Talk about volatility...silver futures trade around 100,000 contracts a day, give or take a few thousand. For those of you who are unfamiliar with the importance of this, volatility measures the relative rate at which the price of a security moves up and down. If you are day trading, it is essential that the contract price move up and down in order for you to capitalize on its smaller intra-day fluctuations. Futures trading silver gives plenty of daily volatility.

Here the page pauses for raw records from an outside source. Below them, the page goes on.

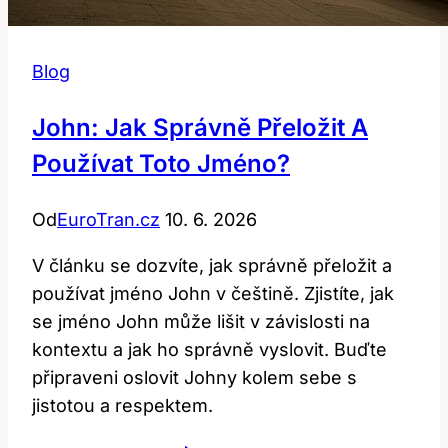
Blog
John: Jak Správně Přeložit A
Používat Toto Jméno?
Od
EuroTran.cz
10. 6. 2026
V článku se dozvíte, jak správně přeložit a
používat jméno John v češtině. Zjistíte, jak
se jméno John může lišit v závislosti na
kontextu a jak ho správně vyslovit. Buďte
připraveni oslovit Johny kolem sebe s
jistotou a respektem.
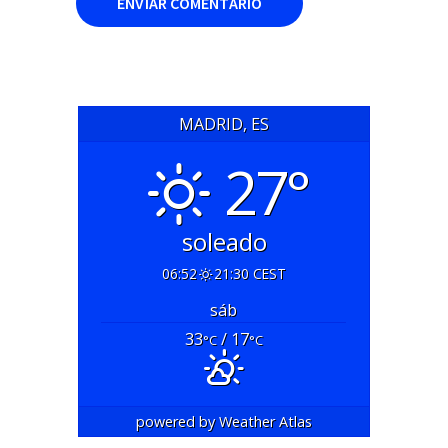
MADRID, ES
27°
soleado
06:52
21:30 CEST
sáb
33
/ 17
°C
°C
powered by
Weather Atlas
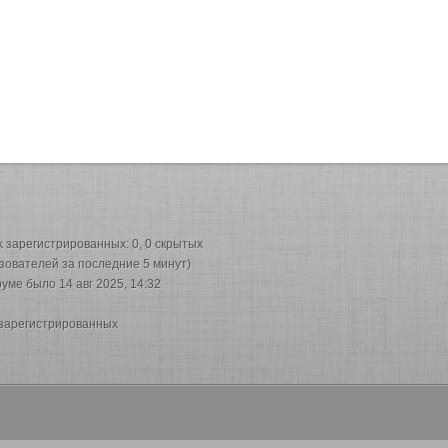
их зарегистрированных: 0, 0 скрытых
ьзователей за последние 5 минут)
руме было 14 авг 2025, 14:32
 зарегистрированных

Here's the crazy thing about trading silver. There can be more silver contracts traded that the amount of silver available. Right now, there is less "above-ground" silver than even gold. Why? Because nearly all the silver that has been dug-up immediately goes for industrial use. Silver has an incredibly high thermal and electric conductivity. Combine this with the fact that the world's Central Banks have sold off or used up the vast majority of their silver stockpiles and you have major volatility.

The Chicago Mercantile Exchange (CME) offers silver contracts (SI) for futures trading. The intra-day margin for silver is $2500 / contract. But for each price movement the pay out is $25. That is twice what it is for the S&P500 emini futures. Seem a little rich for your blood? No problem. COMEX offers an emini Silver (QI) contract with an intra-day margin of $500. But be careful. Night trading SI, that's hot. But night trading the emini silver -- forget about it. During the day there is good volatility. Unfortunately that volatility falls off rapidly in the late afternoon.

Because there are so many investors interested in silver contracts, the CME keeps raising the margins (3 times in 5 days), thinking that will stop trading. With the dramatic rise in both silver and gold prices, CME's idea is that raising margins will control overheated speculation, and thereby control the increase in price. Did it work? In a word, yes and no. Silver prices plunged. Buyers of silver sold their contracts rapidly. Day traders traded even more furiously. Volatility has skyrocketed. For those holding silver contracts, a painful ride down. But for intra-day futures traders -- a gift from heaven...because it simply increased volatility.

If you have no intention of holding onto contracts more than just a few minutes or a couple of hours, the actual price of silver is not important to you. The fact that it goes up and down in price is all that matters. So kick back you chair from your desk -- scream Hi-yo, Silver, Away! And start trading futures.